Given records:
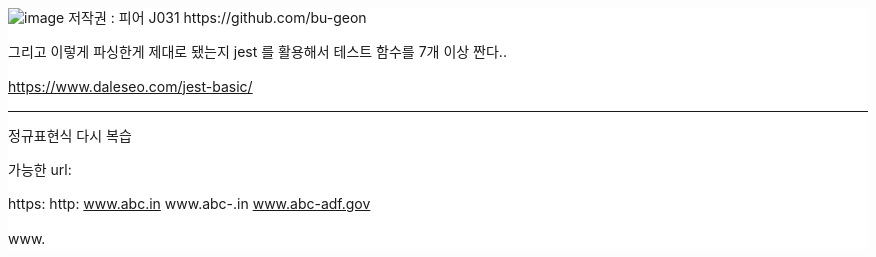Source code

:<img width="686" alt="image" src="https://user-images.githubusercontent.com/74404132/128852849-f3ee5aa4-bf30-4498-904e-463583e4172e.png">
저작권 : 피어 J031 https://github.com/bu-geon



그리고 이렇게 파싱한게 제대로 됐는지
jest 를 활용해서 테스트 함수를 7개 이상 짠다..


https://www.daleseo.com/jest-basic/







* * * 
정규표현식 다시 복습

가능한 url:

https:
http: 
www.abc.in
www.abc-.in
www.abc-adf.gov


www.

Exercise: Rewrite the lines above, substituting "www.example.in" for "www.abc.in" and leaving everything else unchanged. Omit the pictures from your answer.

Task output:
Source code

:<img width="686" alt="image" src="https://user-images.githubusercontent.com/74404132/128852849-f3ee5aa4-bf30-4498-904e-463583e4172e.png">
저작권 : 피어 J031 https://github.com/bu-geon



그리고 이렇게 파싱한게 제대로 됐는지
jest 를 활용해서 테스트 함수를 7개 이상 짠다..


https://www.daleseo.com/jest-basic/







* * * 
정규표현식 다시 복습

가능한 url:

https:
http: 
www.example.in
www.abc-.in
www.abc-adf.gov


www.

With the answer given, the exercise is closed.